Recopiez l'intervention de « Le Gouvernement et » jusqu'à « aux plus riches. » en substituant « coalition » à « majorité ».

Texte:
_____

Mme Sabine Van Heghe .  - (Applaudissements sur les bancs du groupe SOCR) Je remercie la rapporteure et ses collègues du groupe CRCE d'avoir initié l'examen de cette proposition de loi très nécessaire. Elle est soutenue unanimement par le groupe socialiste.

Cette proposition de loi a d'abord été déposée à l'Assemblée nationale à l'initiative des députés communistes.

Le Gouvernement et la majorité, gênés aux entournures, ont bloqué son examen à l'Assemblée nationale et c'est donc au Sénat que nous pouvons en discuter. C'est dire l'importance du Sénat : il faudra s'en souvenir lors de la révision constitutionnelle.

L'AAH a bénéficié à 1,13 million de personnes en 2017. Elle sera revalorisée pour passer de 819 euros par mois à 860 euros au 1er novembre 2018, puis à 900 euros en 2019. C'est bien peu face aux millions d'euros de cadeaux fiscaux faits aux plus riches.

_____

Éléments:
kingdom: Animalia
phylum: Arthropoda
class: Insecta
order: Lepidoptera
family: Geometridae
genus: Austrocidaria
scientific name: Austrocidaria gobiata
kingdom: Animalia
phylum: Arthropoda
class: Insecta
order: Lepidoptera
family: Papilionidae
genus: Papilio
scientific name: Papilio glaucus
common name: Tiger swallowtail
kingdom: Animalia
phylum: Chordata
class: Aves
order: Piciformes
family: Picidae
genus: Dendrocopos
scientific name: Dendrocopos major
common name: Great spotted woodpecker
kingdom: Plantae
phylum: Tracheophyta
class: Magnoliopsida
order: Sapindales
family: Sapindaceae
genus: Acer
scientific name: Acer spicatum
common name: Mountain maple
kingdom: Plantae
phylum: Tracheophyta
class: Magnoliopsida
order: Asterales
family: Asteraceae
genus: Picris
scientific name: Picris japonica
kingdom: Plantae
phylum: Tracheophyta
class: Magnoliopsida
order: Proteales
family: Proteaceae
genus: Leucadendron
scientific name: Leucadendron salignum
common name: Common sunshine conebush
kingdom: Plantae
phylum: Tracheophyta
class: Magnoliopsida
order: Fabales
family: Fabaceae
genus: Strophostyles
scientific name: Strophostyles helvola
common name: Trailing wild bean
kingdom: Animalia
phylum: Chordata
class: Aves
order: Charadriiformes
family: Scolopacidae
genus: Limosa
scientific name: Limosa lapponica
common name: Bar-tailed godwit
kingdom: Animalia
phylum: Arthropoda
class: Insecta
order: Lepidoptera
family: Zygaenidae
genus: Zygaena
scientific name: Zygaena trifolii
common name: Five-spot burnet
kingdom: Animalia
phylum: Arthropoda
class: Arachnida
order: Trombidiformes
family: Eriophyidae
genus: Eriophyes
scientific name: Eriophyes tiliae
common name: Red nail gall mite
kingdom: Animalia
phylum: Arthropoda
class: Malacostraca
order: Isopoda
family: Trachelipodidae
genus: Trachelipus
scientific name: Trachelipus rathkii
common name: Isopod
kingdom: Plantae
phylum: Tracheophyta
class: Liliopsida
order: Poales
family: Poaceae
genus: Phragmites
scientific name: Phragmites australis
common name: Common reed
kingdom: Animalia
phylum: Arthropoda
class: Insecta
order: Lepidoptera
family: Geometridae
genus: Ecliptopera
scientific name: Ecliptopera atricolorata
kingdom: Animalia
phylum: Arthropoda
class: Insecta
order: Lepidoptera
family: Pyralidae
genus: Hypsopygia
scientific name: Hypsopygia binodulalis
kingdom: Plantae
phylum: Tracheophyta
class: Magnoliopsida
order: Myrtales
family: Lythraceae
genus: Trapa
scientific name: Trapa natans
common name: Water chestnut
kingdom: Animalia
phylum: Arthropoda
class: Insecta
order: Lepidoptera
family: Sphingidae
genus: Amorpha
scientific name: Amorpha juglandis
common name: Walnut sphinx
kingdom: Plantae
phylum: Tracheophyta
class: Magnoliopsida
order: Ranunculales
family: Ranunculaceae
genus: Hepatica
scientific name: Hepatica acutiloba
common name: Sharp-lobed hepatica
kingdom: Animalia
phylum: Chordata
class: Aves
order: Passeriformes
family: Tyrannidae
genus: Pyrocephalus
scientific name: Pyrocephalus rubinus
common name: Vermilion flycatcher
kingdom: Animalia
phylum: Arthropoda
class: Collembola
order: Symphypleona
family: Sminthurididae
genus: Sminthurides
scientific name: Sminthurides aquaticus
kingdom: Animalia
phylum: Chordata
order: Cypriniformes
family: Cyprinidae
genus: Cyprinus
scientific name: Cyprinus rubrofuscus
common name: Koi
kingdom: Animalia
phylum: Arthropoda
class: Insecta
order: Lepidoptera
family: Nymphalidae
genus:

_____

Résultat attendu:
Le Gouvernement et la coalition, gênés aux entournures, ont bloqué son examen à l'Assemblée nationale et c'est donc au Sénat que nous pouvons en discuter. C'est dire l'importance du Sénat : il faudra s'en souvenir lors de la révision constitutionnelle.

L'AAH a bénéficié à 1,13 million de personnes en 2017. Elle sera revalorisée pour passer de 819 euros par mois à 860 euros au 1er novembre 2018, puis à 900 euros en 2019. C'est bien peu face aux millions d'euros de cadeaux fiscaux faits aux plus riches.